→ OBJETIVO DEL EJERCICIO: Indica si cada afirmación coincide con el texto sobre la embajada estadounidense en Bogotá. Responde sí o no y cita literalmente las palabras del texto que lo deciden. (a) Estados Unidos pidió a Colombia reforzar la protección de su embajada en Bogotá. (b) Petro rechazó la petición de Estados Unidos. (c) Petro participó en una protesta pro-palestina en Washington.

----- TEXTO PROPORCIONADO

El gobierno de Estados Unidos solicitó a Colombia reforzar la protección de su embajada en Bogotá, ante temores de posibles incidentes, particularmente en el contexto de protestas a favor de Palestina. El presidente colombiano, Gustavo Petro, respondió a esta petición comprometiéndose a garantizar la calma y la seguridad en torno a la misión diplomática.

La tensión se agravó tras recientes declaraciones de Petro, quien ha sido crítico con la política exterior estadounidense y sus acciones en el conflicto palestino-israelí. Un episodio clave fue su participación en una protesta pro-palestina en Nueva York. A raíz de estos hechos, y de otras manifestaciones de la crisis diplomática —como reportes sobre la revocación de visados a funcionarios cercanos a Petro—, la Casa Blanca manifestó su preocupación.

----------
----- ENTRADAS EXTRAÍDAS

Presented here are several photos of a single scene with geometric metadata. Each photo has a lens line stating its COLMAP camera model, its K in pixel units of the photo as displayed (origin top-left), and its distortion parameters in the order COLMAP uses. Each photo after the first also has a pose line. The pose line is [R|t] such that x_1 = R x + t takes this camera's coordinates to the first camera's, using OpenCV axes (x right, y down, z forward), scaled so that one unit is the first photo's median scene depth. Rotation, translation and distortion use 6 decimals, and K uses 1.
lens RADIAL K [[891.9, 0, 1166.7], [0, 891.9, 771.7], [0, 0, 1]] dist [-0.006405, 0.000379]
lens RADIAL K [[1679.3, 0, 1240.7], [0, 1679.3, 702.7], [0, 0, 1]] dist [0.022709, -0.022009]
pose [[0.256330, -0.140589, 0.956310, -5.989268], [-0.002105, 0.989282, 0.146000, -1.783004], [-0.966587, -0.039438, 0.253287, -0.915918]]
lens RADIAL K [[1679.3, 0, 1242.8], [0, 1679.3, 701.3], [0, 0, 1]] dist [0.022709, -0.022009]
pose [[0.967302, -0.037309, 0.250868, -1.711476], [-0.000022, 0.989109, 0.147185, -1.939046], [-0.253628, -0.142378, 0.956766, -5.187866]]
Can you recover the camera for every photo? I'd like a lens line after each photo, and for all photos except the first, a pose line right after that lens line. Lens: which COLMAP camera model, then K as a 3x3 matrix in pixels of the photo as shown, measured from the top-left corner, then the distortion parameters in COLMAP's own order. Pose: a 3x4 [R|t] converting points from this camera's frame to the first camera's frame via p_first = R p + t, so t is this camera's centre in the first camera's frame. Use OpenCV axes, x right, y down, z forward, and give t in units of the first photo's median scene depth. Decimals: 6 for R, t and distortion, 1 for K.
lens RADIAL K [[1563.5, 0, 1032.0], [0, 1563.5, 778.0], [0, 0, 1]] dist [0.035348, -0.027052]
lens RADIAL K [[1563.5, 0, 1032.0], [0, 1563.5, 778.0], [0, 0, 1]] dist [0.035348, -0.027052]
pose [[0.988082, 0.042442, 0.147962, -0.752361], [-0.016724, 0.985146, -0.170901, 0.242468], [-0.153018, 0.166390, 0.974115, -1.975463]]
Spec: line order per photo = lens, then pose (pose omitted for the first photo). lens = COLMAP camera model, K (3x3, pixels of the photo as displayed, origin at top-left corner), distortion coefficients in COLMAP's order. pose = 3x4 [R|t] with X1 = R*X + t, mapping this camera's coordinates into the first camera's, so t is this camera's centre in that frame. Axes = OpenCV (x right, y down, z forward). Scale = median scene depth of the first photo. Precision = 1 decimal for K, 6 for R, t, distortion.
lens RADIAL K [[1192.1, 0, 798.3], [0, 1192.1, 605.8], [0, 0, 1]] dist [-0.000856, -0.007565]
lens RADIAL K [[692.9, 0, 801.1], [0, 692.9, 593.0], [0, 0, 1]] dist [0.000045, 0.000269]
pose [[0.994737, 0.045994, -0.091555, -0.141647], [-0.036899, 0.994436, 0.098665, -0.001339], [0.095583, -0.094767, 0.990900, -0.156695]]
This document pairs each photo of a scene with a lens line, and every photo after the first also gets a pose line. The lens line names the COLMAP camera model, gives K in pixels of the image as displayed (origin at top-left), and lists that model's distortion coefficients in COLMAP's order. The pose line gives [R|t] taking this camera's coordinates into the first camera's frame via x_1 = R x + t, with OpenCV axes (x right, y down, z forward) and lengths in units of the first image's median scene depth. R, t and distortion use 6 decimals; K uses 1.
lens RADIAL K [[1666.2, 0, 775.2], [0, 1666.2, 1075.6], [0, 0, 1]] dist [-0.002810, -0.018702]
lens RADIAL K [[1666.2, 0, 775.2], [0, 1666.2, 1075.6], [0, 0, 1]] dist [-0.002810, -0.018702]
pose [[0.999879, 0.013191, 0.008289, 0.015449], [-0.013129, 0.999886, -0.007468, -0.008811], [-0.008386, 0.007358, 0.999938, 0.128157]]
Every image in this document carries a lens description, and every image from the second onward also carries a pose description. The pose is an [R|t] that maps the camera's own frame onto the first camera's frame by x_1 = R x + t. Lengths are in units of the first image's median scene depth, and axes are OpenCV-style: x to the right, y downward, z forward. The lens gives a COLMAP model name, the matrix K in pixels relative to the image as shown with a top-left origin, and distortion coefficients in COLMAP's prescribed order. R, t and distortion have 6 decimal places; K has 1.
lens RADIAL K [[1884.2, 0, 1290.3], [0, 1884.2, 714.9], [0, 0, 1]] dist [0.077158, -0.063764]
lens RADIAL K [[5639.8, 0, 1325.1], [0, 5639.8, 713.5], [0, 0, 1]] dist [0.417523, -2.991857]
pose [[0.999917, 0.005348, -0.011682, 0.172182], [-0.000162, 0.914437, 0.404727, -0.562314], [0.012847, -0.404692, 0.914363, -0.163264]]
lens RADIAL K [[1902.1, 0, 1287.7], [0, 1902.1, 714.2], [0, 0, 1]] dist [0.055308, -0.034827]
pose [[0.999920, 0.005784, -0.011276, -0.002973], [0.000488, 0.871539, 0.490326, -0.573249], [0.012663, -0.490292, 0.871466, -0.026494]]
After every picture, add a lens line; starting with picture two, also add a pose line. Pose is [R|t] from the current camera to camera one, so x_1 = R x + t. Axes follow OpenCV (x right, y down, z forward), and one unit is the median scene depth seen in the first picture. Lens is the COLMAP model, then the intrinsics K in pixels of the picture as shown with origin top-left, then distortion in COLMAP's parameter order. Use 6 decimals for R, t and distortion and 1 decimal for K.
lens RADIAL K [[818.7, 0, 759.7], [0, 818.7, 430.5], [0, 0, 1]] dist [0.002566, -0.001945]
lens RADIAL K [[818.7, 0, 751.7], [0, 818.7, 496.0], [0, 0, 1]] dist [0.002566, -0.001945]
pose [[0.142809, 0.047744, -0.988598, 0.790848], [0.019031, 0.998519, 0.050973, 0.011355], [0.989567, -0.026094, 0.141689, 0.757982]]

----------

→ RESPUESTA ESCRITA:
(a) Sí: «El gobierno de Estados Unidos solicitó a Colombia reforzar la protección de su embajada en Bogotá».
(b) No: «respondió a esta petición comprometiéndose a garantizar la calma y la seguridad en torno a la misión diplomática».
(c) No: «su participación en una protesta pro-palestina en Nueva York».